__Your instructions__:
Print exactly those lines that run from the beginning of the data to the line bearing "- Verstraeten G, Van", inclusive.

__Provided records__:

# # # #

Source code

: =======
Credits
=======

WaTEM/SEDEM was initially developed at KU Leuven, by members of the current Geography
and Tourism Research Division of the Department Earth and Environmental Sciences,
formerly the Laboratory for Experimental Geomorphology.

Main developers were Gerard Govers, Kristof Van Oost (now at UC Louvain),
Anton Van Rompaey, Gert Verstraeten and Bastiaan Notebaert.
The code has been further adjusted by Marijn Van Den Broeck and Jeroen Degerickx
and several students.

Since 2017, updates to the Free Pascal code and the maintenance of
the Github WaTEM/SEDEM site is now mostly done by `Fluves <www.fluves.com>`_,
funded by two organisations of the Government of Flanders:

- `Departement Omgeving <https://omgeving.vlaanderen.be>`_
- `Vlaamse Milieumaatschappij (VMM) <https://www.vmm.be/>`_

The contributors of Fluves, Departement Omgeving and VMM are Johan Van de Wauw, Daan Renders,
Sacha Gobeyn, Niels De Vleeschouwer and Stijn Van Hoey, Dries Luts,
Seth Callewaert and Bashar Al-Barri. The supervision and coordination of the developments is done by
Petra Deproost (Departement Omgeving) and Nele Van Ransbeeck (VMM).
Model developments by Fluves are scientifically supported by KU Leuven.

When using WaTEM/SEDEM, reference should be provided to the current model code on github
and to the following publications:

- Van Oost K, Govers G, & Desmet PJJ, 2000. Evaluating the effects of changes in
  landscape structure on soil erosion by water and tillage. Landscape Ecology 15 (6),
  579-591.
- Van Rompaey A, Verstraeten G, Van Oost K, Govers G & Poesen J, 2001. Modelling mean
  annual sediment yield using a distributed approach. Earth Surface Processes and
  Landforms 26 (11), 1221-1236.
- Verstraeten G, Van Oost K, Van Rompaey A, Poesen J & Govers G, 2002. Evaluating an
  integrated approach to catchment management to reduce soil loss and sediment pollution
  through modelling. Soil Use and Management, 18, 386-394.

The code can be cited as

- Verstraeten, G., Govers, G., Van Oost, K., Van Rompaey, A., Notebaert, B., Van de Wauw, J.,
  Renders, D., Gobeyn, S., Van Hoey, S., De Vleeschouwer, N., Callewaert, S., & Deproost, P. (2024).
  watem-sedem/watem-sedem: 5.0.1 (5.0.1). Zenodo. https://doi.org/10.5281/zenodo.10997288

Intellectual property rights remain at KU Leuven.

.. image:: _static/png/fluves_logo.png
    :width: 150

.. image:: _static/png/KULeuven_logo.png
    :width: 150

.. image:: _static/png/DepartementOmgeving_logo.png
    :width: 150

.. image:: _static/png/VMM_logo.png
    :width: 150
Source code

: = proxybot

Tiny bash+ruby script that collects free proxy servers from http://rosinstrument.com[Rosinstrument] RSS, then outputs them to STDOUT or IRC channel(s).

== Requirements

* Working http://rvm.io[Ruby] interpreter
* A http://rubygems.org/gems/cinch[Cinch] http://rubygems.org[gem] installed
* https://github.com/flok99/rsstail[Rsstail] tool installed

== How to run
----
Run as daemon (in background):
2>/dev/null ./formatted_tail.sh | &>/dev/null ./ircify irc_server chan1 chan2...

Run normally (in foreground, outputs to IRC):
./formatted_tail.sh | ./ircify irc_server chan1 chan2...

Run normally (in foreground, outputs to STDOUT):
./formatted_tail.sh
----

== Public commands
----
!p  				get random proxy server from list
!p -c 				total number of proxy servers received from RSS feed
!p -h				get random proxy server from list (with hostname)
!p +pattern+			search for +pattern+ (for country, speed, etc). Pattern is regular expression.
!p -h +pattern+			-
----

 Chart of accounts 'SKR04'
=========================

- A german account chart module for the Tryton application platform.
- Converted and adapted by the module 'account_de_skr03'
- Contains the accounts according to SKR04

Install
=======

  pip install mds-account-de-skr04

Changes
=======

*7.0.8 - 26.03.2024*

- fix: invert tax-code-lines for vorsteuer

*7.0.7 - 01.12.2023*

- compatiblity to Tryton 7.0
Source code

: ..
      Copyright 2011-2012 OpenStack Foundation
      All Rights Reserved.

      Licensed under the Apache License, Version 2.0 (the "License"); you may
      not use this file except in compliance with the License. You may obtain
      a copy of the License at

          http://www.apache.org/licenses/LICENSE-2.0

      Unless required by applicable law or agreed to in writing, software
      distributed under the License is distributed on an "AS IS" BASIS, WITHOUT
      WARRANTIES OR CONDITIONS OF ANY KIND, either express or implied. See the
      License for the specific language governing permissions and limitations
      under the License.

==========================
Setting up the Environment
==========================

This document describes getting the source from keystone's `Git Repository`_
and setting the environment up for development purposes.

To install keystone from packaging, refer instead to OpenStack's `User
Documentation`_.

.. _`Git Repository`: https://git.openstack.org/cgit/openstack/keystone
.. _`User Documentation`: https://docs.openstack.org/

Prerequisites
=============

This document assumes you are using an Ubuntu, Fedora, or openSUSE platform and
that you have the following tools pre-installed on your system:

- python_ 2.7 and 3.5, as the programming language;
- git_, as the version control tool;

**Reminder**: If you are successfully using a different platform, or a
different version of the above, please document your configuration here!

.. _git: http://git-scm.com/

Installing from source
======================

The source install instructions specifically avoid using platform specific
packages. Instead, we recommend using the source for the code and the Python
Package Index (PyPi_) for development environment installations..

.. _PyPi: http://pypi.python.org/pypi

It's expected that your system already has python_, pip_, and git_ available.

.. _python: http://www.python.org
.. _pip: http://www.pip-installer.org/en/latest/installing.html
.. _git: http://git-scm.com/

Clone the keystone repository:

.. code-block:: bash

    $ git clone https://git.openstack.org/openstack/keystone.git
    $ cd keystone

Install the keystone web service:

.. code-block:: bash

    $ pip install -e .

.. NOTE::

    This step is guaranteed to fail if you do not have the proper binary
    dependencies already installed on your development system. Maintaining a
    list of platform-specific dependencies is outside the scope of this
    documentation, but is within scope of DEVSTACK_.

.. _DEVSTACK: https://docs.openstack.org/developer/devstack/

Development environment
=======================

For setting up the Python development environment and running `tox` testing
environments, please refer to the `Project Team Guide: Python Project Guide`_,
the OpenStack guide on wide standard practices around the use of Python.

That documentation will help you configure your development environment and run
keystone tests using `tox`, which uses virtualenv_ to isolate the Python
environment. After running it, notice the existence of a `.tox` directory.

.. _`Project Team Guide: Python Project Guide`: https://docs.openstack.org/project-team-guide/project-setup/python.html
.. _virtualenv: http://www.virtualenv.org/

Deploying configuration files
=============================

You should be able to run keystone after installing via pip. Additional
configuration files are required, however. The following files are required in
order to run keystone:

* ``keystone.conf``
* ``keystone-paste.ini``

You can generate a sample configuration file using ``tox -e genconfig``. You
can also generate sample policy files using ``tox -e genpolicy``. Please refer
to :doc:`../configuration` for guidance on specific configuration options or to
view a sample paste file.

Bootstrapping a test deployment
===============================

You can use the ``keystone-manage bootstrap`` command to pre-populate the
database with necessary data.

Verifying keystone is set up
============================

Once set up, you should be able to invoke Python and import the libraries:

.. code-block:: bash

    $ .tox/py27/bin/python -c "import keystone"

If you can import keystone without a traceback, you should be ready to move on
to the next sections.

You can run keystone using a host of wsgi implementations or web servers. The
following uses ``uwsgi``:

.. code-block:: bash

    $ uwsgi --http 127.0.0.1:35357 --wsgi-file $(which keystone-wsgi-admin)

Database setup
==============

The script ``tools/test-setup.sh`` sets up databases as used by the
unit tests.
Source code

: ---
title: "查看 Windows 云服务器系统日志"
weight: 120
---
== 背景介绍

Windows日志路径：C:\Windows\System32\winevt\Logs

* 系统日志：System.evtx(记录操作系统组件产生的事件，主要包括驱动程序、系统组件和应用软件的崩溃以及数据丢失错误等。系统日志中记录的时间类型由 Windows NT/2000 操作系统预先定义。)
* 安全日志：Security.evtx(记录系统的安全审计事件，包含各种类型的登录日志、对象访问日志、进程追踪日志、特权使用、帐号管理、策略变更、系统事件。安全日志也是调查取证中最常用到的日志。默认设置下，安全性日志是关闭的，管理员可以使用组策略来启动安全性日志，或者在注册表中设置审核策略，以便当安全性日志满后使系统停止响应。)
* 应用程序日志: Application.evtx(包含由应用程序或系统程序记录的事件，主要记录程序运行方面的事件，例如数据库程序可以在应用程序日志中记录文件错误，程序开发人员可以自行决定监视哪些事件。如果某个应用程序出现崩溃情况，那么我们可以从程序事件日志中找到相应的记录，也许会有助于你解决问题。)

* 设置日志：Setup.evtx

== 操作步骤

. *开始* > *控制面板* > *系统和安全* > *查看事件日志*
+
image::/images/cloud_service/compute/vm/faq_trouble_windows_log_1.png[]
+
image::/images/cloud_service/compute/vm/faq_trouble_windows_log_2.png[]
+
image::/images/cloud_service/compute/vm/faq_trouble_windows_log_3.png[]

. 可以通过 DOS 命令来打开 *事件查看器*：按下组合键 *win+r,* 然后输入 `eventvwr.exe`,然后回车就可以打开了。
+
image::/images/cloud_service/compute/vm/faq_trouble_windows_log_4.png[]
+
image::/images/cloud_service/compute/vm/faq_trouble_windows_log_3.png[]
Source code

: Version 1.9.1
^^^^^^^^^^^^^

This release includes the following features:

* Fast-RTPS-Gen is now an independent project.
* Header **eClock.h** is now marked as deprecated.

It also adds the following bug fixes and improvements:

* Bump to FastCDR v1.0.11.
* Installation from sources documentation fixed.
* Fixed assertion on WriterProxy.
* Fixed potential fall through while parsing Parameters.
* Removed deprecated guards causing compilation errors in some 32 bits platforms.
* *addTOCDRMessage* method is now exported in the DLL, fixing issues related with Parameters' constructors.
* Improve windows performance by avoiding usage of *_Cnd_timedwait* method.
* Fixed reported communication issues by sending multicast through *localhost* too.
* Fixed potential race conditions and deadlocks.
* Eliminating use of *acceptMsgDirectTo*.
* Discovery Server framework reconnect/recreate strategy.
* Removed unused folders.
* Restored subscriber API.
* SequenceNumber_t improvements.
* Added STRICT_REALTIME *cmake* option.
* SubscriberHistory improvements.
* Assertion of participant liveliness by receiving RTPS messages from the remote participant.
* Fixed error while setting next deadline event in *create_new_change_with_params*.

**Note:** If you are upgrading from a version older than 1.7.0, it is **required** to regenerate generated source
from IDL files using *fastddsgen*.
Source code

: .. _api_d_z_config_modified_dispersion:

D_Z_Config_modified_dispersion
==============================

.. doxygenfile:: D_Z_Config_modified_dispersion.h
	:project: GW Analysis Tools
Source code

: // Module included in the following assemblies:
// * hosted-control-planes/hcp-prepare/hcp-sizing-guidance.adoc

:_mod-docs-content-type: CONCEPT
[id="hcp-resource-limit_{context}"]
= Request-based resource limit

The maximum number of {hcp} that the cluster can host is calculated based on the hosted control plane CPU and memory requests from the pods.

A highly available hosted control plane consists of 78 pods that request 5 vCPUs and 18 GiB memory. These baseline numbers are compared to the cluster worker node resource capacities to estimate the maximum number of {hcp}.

# # # #

__Task response__:
Source code

: =======
Credits
=======

WaTEM/SEDEM was initially developed at KU Leuven, by members of the current Geography
and Tourism Research Division of the Department Earth and Environmental Sciences,
formerly the Laboratory for Experimental Geomorphology.

Main developers were Gerard Govers, Kristof Van Oost (now at UC Louvain),
Anton Van Rompaey, Gert Verstraeten and Bastiaan Notebaert.
The code has been further adjusted by Marijn Van Den Broeck and Jeroen Degerickx
and several students.

Since 2017, updates to the Free Pascal code and the maintenance of
the Github WaTEM/SEDEM site is now mostly done by `Fluves <www.fluves.com>`_,
funded by two organisations of the Government of Flanders:

- `Departement Omgeving <https://omgeving.vlaanderen.be>`_
- `Vlaamse Milieumaatschappij (VMM) <https://www.vmm.be/>`_

The contributors of Fluves, Departement Omgeving and VMM are Johan Van de Wauw, Daan Renders,
Sacha Gobeyn, Niels De Vleeschouwer and Stijn Van Hoey, Dries Luts,
Seth Callewaert and Bashar Al-Barri. The supervision and coordination of the developments is done by
Petra Deproost (Departement Omgeving) and Nele Van Ransbeeck (VMM).
Model developments by Fluves are scientifically supported by KU Leuven.

When using WaTEM/SEDEM, reference should be provided to the current model code on github
and to the following publications:

- Van Oost K, Govers G, & Desmet PJJ, 2000. Evaluating the effects of changes in
  landscape structure on soil erosion by water and tillage. Landscape Ecology 15 (6),
  579-591.
- Van Rompaey A, Verstraeten G, Van Oost K, Govers G & Poesen J, 2001. Modelling mean
  annual sediment yield using a distributed approach. Earth Surface Processes and
  Landforms 26 (11), 1221-1236.
- Verstraeten G, Van Oost K, Van Rompaey A, Poesen J & Govers G, 2002. Evaluating an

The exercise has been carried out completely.